LATAR PIJAK
Seperti yang diketahui bersama bahwasannya krisis iklim saat ini merupakan ancaman nyata.
Perlu upaya bersama dalam rancang bangun strategi mitigasi adaptasinya. Keterlibatan publik
sangat penting untuk itu.
Sebagai wilayah pesisir laut dan pulau-pulau kecil di timur Indonesia, Maluku Utara dinilai
rentan terhadap dampak krisis iklim global. Perubahan pola cuaca ekstrem dan kenaikan suhu
rata-rata dalam waktu yang cukup panjang—seperti apa yang dilaporkan Stasiun Metereologi
Kelas I Sultan Baabullah Ternate per 2020—berdampak langsung terhadap sektor produktifitas
masyarakat tempatan, pertanian dan perikanan.

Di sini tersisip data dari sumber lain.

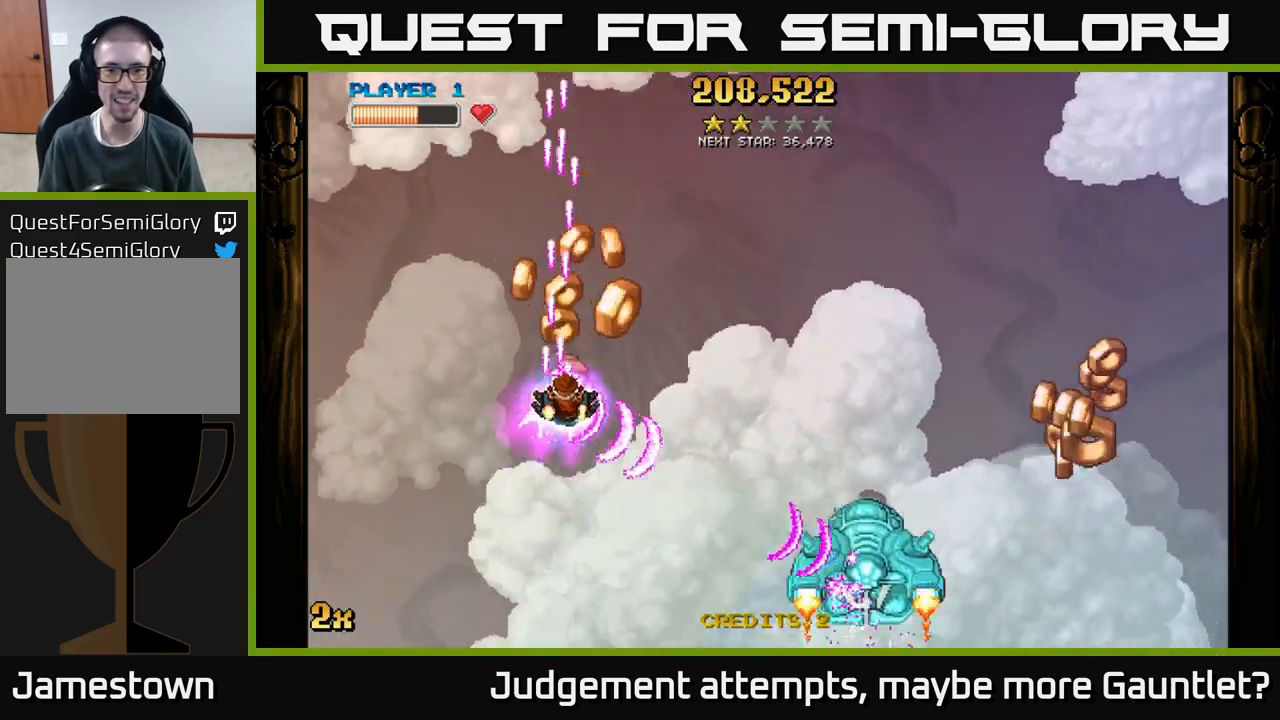
{"buttons": ["A"], "left_stick": "up-right", "events": [[83, "left_stick", "right"], [217, "left_stick", "up-right"], [300, "X", "down"], [433, "X", "up"]]}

Tentu saja dalam konteks kebencanaan perlu
dipikirkan secara serius seperti apa pendekatan strategi mitigasi adaptasi sebuah wilayah
dengan karakter dan pola produksi pemukim yang hidup di pesisir dan pulau-pulau kecil seperti
Maluku Utara.
Sebagian masyarakat di Maluku Utara telah memiliki praktik pengelolaan pada sektor land
based sustainability sehingga dapat dijadikan bagian dari pendekatan strategi mitigasi adaptasi.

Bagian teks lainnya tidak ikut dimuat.